Como a Codel é um órgão público, tradicionais instituições de incentivo como o IEL, Finep, CNpQ e Secretaria Estadual de Ciência e Tecnologia, ficaram impedidos de contribuir financeiramente com a incubadora, quando a Associação de Desenvolvimento de Londrina (Adetec) deixou de ser a gestora, em abril de 1999. ‘‘Hoje, só a prefeitura é quem está bancando a Incil’’, afirmou o diretor de Desenvolvimento da Codel, Marcel Haswany. Segundo o diretor, a Incil gera custos mensais que chegam a R$ 22 mil, à titulo de aluguel do prédio, folha de pagamento, suporte tecnológico, entre outros. Apenas pouco mais de R$ 2 mil são conseguidos junto às nove empresas que hoje fazem parte da incubadora, seundo a Codel. Por ano, órgão ‘‘gasta’’ perto de R$ 250 mil para manter a incubadora.
Marcel Haswany adiantou que o novo plano deve intensificar a relação da Incil com empresas, centros tecnológicos e instituições de ensino e pesquisa. ‘‘Iniciativas isoladas não dão certo; tem que haver uma articulação bem definida entre os diversos setores’’, apontou. A Incil, inaugurada em abril de 94, foi acumulando problemas durante os anos. Hoje, segundo a Codel, pelo menos 50% dos ‘‘incubados’’ estão inadimplentes; os cursos e treinamentos têm baixa frequência; algumas empresas estão com as portas fechadas ou utilizam o espaço como depósito; o prédio não tem condições de instalações; a reforma do novo espaço (Centro Industrial Francisco Sciarra) não está pronta e o índice de mortalidade de empresas pós-incubadora é de 20%.
Mesmo assim, a Incil não deixa de ser uma alternativa viável de fomento empresarial.

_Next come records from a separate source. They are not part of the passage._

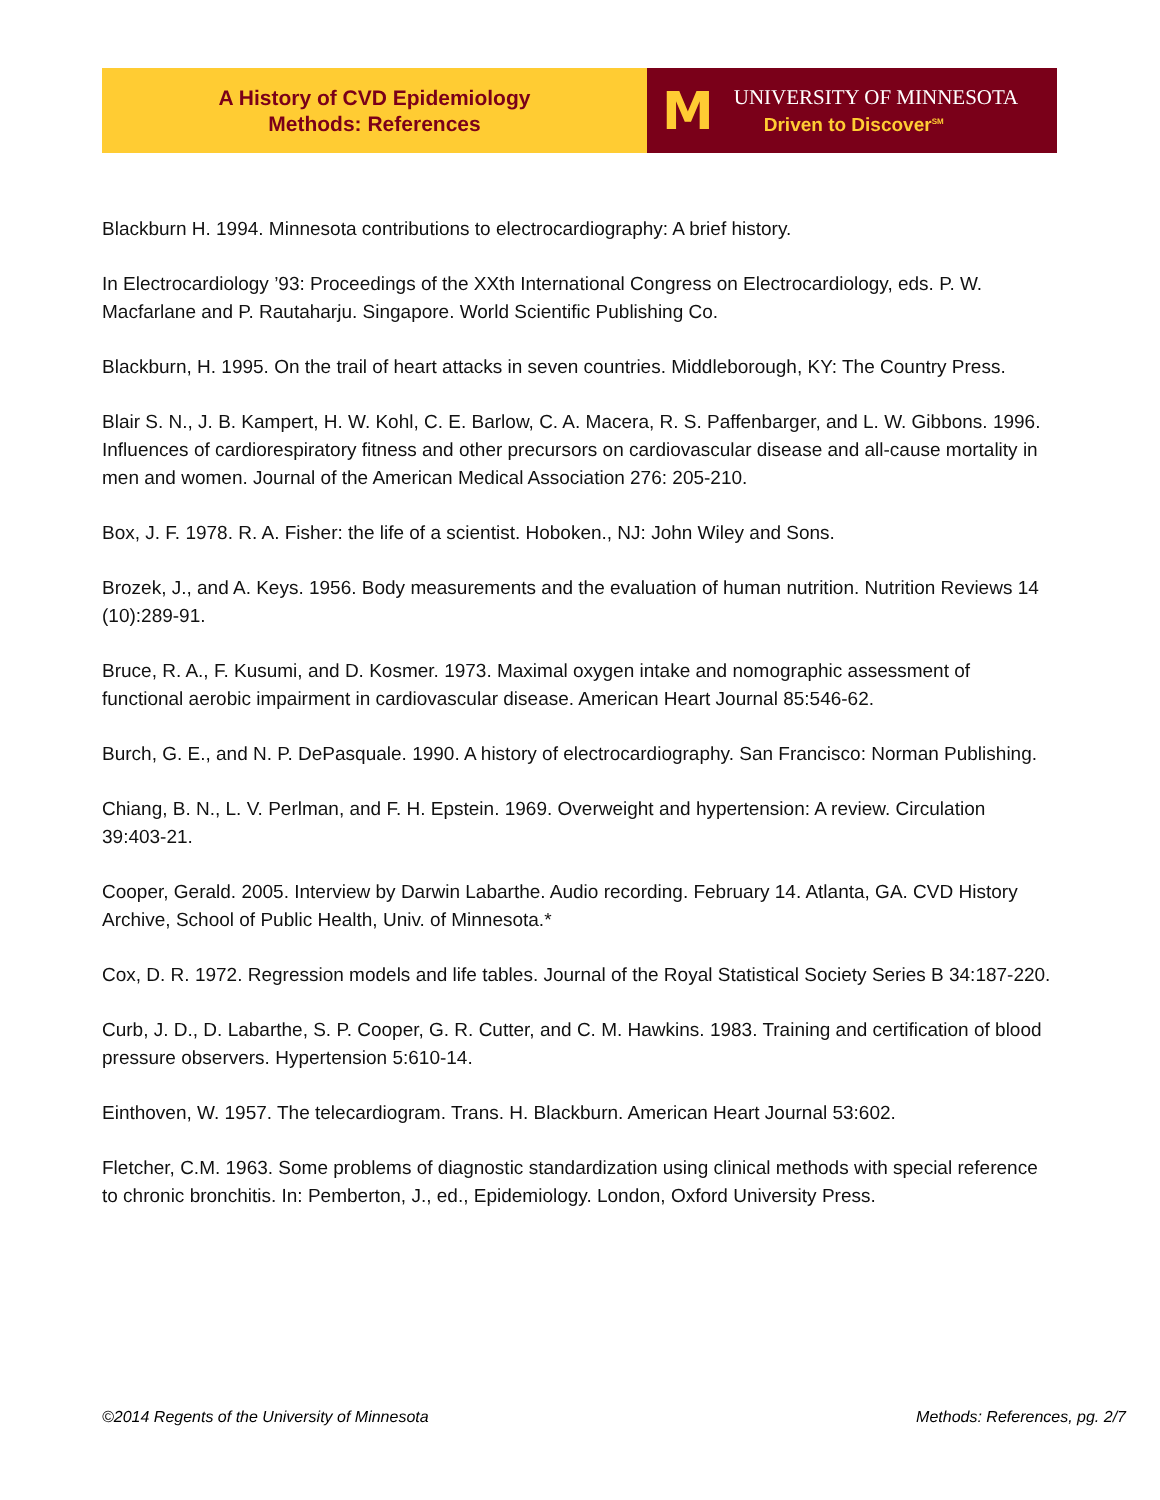A History of CVD Epidemiology
Methods: References
M
UNIVERSITY OF MINNESOTA
Driven to Discover<sup>SM</sup>
Blackburn H. 1994. Minnesota contributions to electrocardiography: A brief history.
In Electrocardiology ’93: Proceedings of the XXth International Congress on Electrocardiology, eds. P. W. Macfarlane and P. Rautaharju. Singapore. World Scientific Publishing Co.
Blackburn, H. 1995. On the trail of heart attacks in seven countries. Middleborough, KY: The Country Press.
Blair S. N., J. B. Kampert, H. W. Kohl, C. E. Barlow, C. A. Macera, R. S. Paffenbarger, and L. W. Gibbons. 1996. Influences of cardiorespiratory fitness and other precursors on cardiovascular disease and all-cause mortality in men and women. Journal of the American Medical Association 276: 205-210.
Box, J. F. 1978. R. A. Fisher: the life of a scientist. Hoboken., NJ: John Wiley and Sons.
Brozek, J., and A. Keys. 1956. Body measurements and the evaluation of human nutrition. Nutrition Reviews 14 (10):289-91.
Bruce, R. A., F. Kusumi, and D. Kosmer. 1973. Maximal oxygen intake and nomographic assessment of functional aerobic impairment in cardiovascular disease. American Heart Journal 85:546-62.
Burch, G. E., and N. P. DePasquale. 1990. A history of electrocardiography. San Francisco: Norman Publishing.
Chiang, B. N., L. V. Perlman, and F. H. Epstein. 1969. Overweight and hypertension: A review. Circulation 39:403-21.
Cooper, Gerald. 2005. Interview by Darwin Labarthe. Audio recording. February 14. Atlanta, GA. CVD History Archive, School of Public Health, Univ. of Minnesota.*
Cox, D. R. 1972. Regression models and life tables. Journal of the Royal Statistical Society Series B 34:187-220.
Curb, J. D., D. Labarthe, S. P. Cooper, G. R. Cutter, and C. M. Hawkins. 1983. Training and certification of blood pressure observers. Hypertension 5:610-14.
Einthoven, W. 1957. The telecardiogram. Trans. H. Blackburn. American Heart Journal 53:602.
Fletcher, C.M. 1963. Some problems of diagnostic standardization using clinical methods with special reference to chronic bronchitis. In: Pemberton, J., ed., Epidemiology. London, Oxford University Press.
©2014 Regents of the University of Minnesota Methods: References, pg. 2/7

Conforme aponta Marcel Haswany, os ‘‘custos’’ são cobertos, posteriormente, com o pagamento de impostos e com a geração de novos empregos, que custam quatro vezes menos que da maneira convencional. A aposta da Codel é que, com as modificações, a incubadora seja auto-sustentável num prazo máximo de 10 anos.